>>

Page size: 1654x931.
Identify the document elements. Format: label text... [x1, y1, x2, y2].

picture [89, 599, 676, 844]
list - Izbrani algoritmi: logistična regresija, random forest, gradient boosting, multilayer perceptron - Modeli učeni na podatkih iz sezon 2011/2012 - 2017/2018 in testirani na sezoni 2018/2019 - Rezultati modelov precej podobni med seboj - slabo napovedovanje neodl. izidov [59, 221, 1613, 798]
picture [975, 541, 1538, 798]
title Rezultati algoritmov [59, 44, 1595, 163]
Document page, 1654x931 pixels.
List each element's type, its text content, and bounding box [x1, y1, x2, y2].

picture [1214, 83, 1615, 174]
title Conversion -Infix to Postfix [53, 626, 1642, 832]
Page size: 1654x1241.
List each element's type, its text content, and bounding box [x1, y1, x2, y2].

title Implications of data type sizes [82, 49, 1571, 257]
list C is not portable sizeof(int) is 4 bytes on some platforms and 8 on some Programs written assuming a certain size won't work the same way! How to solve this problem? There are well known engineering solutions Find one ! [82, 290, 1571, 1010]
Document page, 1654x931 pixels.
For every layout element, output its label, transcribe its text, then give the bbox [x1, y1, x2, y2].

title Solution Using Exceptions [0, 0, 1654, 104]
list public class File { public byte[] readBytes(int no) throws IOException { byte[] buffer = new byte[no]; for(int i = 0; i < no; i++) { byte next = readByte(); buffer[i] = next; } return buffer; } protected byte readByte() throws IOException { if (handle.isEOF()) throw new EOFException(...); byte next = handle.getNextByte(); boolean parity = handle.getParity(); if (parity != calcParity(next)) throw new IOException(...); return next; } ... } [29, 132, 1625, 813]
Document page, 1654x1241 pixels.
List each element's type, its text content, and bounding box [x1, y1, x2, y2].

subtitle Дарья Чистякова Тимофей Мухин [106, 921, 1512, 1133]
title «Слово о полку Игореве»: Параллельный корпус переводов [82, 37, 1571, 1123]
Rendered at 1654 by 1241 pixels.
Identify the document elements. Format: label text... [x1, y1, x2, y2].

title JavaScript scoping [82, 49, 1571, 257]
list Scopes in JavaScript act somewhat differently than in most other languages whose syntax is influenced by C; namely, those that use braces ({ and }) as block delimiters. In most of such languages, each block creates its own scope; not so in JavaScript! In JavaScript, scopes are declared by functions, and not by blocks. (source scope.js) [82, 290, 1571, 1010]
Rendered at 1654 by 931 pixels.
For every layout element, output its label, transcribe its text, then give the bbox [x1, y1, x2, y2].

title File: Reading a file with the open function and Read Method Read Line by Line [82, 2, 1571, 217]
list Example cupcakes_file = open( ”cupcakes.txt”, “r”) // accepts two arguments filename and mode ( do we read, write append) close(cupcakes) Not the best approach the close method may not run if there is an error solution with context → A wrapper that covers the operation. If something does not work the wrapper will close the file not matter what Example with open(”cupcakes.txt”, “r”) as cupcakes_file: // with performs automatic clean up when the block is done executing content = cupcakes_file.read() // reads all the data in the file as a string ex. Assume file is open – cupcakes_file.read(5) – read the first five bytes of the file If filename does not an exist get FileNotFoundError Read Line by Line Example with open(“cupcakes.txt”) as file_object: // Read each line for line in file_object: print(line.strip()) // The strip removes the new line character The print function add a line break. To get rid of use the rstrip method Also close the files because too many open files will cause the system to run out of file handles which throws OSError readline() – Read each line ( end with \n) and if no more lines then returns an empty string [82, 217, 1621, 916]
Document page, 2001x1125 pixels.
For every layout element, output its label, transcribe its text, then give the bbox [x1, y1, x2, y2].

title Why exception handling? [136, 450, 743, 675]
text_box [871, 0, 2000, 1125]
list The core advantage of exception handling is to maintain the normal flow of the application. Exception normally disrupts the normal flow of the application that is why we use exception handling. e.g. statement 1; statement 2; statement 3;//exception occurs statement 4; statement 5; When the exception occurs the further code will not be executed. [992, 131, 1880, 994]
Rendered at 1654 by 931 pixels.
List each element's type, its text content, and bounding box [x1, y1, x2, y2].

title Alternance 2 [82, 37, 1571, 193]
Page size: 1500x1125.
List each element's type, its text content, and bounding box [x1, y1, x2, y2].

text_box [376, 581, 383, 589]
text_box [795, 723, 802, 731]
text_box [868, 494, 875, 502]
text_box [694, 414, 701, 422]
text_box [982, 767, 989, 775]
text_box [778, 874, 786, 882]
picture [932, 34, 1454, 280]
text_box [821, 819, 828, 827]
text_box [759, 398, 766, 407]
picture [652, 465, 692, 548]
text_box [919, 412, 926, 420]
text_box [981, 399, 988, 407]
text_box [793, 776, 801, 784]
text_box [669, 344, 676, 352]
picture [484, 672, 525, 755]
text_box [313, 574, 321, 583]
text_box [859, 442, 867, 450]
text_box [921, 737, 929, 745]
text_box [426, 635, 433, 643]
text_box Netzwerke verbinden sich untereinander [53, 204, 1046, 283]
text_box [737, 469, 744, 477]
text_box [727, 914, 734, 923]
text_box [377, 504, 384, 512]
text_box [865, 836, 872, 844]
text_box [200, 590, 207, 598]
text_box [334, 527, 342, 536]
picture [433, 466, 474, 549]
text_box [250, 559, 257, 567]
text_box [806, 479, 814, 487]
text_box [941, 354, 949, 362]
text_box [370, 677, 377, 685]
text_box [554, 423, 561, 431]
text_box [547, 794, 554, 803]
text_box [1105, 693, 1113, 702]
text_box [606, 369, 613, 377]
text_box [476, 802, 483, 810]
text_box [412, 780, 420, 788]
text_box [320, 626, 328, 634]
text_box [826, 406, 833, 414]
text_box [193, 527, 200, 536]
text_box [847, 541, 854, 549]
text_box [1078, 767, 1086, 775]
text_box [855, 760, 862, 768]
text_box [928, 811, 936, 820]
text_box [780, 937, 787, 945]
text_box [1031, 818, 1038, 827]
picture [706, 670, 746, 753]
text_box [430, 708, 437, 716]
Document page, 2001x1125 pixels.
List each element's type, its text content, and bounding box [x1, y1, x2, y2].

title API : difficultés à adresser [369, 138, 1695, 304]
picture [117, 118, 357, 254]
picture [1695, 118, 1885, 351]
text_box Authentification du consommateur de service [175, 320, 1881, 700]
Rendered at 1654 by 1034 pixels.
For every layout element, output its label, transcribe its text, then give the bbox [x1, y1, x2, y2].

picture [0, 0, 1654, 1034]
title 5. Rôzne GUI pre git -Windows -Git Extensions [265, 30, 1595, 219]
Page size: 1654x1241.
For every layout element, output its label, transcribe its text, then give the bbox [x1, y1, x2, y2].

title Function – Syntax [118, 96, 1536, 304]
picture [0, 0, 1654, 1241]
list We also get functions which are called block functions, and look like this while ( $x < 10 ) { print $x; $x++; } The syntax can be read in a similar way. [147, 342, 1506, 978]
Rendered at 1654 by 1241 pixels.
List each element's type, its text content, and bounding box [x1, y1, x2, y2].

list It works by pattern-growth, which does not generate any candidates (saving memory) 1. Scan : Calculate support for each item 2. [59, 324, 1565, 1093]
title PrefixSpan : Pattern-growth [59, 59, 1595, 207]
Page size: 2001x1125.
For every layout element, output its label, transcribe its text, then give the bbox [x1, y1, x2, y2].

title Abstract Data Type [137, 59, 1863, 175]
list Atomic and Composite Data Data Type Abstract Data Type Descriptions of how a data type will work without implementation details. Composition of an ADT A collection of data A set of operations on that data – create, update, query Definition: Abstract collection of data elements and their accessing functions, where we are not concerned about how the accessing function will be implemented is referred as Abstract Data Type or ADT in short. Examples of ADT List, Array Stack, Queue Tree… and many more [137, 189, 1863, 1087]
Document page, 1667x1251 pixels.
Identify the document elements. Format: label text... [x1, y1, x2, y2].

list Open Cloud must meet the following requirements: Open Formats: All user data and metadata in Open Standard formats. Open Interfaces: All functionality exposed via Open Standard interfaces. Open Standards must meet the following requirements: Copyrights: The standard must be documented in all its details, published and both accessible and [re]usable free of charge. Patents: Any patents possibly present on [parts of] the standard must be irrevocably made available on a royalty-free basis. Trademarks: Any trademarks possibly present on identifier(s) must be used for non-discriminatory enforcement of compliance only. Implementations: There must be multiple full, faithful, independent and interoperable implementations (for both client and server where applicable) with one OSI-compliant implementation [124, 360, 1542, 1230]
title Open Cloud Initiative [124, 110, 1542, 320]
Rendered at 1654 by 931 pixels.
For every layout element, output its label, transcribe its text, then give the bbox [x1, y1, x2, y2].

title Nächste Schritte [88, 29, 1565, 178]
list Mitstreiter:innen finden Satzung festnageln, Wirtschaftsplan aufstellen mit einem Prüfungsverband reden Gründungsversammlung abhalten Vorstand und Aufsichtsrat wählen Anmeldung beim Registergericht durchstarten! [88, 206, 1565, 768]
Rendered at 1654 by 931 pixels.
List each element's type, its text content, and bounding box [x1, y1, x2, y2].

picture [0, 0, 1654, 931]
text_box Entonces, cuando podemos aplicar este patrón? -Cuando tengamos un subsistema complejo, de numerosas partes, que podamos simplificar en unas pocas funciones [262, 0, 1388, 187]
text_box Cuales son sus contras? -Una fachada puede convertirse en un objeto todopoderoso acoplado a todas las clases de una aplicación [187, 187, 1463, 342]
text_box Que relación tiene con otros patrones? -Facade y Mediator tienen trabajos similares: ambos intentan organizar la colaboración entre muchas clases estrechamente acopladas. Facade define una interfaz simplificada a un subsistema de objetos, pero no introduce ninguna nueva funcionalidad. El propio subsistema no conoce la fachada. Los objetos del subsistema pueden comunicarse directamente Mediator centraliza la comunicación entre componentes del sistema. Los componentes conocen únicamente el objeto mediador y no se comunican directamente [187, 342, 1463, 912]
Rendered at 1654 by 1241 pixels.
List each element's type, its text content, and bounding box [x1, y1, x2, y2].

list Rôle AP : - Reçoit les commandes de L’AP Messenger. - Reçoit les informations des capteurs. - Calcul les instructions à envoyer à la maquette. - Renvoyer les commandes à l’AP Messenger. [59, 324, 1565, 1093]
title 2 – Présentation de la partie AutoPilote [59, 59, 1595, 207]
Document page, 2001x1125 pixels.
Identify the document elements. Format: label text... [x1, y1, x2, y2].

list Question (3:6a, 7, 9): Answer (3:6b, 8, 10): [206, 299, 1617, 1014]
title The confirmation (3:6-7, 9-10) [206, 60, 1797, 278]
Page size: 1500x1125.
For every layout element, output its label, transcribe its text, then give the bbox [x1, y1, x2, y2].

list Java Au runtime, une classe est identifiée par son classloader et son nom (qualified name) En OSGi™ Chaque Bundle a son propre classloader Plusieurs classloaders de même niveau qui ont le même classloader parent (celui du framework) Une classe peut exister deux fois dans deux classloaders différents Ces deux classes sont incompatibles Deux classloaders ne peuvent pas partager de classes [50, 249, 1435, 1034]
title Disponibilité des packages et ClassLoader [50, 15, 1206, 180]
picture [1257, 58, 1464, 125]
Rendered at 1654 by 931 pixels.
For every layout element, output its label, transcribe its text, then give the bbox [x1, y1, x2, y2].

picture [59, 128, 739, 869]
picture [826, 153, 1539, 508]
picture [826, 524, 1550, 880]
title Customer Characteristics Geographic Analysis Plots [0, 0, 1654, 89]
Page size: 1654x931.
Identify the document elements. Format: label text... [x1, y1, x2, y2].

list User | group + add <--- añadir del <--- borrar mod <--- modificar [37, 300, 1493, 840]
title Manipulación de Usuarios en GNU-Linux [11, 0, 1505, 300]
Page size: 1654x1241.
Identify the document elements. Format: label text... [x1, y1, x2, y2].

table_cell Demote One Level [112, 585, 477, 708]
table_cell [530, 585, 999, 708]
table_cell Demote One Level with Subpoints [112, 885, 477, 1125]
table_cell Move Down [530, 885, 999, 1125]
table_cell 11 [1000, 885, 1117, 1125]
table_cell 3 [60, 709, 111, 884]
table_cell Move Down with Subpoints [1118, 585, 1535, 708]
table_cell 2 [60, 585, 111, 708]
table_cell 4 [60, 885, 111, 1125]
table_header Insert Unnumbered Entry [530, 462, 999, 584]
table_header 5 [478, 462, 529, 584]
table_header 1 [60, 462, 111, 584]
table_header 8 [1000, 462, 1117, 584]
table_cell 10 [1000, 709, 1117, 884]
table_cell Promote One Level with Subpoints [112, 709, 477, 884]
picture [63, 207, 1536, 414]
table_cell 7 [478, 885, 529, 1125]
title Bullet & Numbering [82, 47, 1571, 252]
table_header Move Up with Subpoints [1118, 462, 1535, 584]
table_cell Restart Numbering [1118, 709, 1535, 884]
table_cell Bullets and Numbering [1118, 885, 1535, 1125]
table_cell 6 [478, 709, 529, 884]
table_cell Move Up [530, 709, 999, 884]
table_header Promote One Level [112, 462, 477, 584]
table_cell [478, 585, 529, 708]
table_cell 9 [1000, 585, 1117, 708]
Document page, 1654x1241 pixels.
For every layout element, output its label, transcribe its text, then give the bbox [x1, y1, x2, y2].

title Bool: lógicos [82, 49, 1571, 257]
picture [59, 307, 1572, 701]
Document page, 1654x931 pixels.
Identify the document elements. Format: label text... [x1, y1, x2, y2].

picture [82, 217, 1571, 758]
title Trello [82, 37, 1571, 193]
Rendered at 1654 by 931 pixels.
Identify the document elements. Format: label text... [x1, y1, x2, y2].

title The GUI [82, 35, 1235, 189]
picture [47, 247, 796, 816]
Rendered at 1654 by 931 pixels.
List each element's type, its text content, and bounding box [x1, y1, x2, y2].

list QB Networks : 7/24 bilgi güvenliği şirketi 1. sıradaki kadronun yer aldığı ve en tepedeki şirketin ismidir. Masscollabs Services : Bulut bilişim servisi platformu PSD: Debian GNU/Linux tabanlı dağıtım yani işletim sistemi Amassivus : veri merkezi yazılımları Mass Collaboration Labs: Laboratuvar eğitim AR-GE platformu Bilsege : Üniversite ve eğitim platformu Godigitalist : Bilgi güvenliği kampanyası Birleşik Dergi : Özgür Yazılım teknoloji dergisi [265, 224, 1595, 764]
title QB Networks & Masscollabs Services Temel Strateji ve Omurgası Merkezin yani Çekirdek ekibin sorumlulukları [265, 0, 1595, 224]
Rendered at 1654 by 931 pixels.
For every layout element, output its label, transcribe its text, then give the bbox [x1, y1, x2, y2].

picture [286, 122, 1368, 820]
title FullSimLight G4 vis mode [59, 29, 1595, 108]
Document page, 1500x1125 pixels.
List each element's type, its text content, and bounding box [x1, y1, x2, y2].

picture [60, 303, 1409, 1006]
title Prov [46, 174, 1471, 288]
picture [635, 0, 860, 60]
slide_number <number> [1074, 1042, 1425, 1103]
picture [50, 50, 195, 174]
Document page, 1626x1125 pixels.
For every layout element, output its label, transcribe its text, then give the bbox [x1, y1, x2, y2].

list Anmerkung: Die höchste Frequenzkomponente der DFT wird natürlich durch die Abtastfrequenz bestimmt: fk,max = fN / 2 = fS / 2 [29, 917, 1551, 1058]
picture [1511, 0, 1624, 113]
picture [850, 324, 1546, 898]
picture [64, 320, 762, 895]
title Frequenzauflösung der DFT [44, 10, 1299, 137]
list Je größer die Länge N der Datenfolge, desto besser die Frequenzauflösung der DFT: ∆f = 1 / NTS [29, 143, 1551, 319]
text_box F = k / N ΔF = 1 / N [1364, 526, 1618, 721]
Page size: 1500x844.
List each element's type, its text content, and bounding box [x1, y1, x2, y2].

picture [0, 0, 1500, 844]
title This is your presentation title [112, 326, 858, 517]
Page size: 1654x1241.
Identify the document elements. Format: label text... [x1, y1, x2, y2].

<<

> What is required: Put the data lines from the one containing "Document page, 1500x1125 pixels." through the one containing "slide_number <number> [1074, 1042, 1425, 1103]", both included, into a Markdown table with the columns Row and Line. Leave out blank lines.

> Exercise response:
| Row | Line |
|---|---|
| 1 | Document page, 1500x1125 pixels. |
| 2 | List each element's type, its text content, and bounding box [x1, y1, x2, y2]. |
| 3 | picture [60, 303, 1409, 1006] |
| 4 | title Prov [46, 174, 1471, 288] |
| 5 | picture [635, 0, 860, 60] |
| 6 | slide_number <number> [1074, 1042, 1425, 1103] |